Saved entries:
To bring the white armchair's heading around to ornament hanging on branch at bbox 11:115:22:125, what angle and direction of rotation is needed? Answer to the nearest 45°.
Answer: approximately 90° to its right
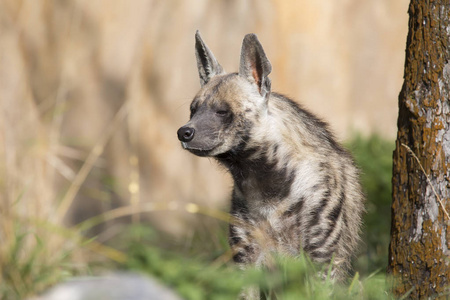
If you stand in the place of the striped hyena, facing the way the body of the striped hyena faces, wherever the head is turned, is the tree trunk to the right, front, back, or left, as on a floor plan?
left

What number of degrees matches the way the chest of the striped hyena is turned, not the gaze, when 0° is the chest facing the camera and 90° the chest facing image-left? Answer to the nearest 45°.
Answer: approximately 45°
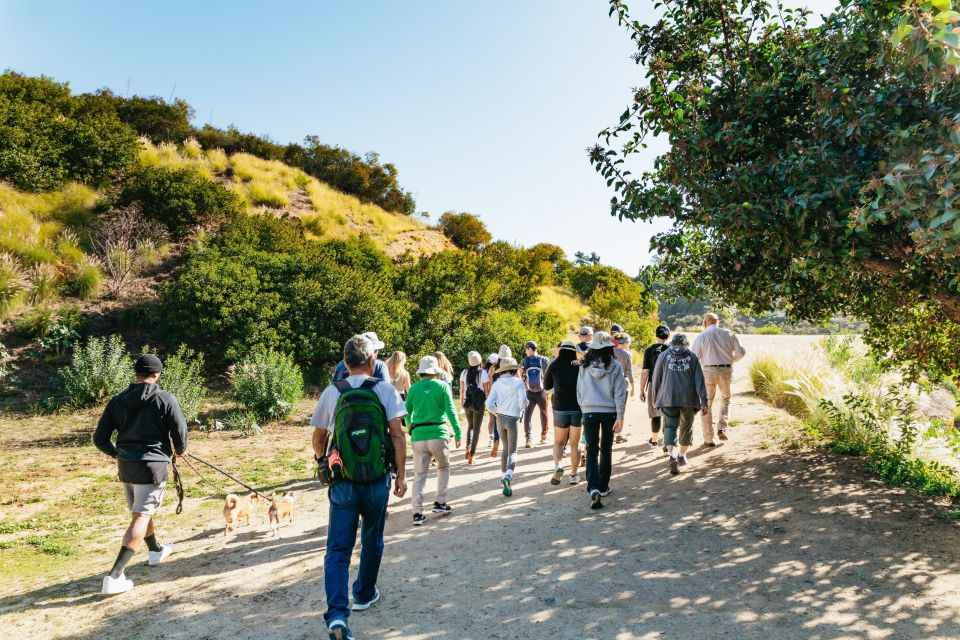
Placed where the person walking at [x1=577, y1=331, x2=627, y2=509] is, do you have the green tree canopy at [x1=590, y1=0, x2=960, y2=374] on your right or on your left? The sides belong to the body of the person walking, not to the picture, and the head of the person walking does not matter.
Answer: on your right

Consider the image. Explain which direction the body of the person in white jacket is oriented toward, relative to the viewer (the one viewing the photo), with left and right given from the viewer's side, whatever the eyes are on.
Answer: facing away from the viewer

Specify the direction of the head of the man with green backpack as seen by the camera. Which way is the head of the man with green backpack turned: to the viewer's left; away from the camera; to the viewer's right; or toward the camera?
away from the camera

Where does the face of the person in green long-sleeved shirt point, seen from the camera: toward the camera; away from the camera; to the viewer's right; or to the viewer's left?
away from the camera

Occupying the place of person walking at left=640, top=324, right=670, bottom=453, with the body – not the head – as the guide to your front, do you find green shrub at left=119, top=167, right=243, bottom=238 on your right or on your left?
on your left

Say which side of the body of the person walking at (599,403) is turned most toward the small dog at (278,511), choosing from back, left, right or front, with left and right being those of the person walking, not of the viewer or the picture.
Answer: left

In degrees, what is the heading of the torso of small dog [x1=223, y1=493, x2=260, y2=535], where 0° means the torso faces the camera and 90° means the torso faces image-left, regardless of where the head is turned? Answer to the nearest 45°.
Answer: approximately 225°

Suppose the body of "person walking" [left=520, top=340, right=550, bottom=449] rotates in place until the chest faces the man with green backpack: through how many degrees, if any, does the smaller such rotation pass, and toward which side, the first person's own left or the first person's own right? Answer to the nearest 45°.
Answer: approximately 180°

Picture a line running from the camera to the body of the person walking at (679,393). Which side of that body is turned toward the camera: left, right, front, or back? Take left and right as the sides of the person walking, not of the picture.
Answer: back

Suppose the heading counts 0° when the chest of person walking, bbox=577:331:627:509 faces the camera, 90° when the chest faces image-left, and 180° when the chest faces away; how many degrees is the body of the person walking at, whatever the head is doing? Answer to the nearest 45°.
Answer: approximately 180°

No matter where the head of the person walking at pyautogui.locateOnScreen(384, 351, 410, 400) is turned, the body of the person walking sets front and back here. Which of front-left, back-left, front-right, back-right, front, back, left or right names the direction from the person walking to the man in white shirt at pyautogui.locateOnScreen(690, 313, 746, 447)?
right

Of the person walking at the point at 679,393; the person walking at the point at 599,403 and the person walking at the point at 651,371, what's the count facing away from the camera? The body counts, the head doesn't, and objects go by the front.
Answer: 3

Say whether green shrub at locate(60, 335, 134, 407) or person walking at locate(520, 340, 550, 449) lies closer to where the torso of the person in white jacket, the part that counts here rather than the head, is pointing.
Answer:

**TASK TO COMPLETE**:
Arrange the stretch of entries from the line containing "Where does the" through the line containing "Answer: approximately 225°" as a Markdown table with the columns Number and Record line, one row per line and blank lines omitted.

**THE COMPLETED TASK**:
| Number | Record line |
|---|---|
| 1 | Where does the face of the person in green long-sleeved shirt point, seen from the camera: toward the camera; away from the camera; to the viewer's right; or to the viewer's left? |
| 2 | away from the camera |
| 3 | Occupying the place of person walking at left=640, top=324, right=670, bottom=453, with the body – not the head – as the guide to your front, do you find green shrub at left=119, top=167, right=243, bottom=238 on your right or on your left? |
| 4 | on your left |
| 5 | Say which side of the body of the person walking at (599,403) is turned most toward the small dog at (278,511), choosing from back, left, right or front, with left and right being those of the person walking, not of the viewer or the picture. |
| 6 | Answer: left |
| 7 | In degrees, what is the heading of the torso of small dog [x1=223, y1=493, x2=260, y2=535], where 0° means the torso faces the camera and 90° means the torso faces image-left, regardless of where the head is turned? Answer to the nearest 45°. |
| 8 | Answer: approximately 225° |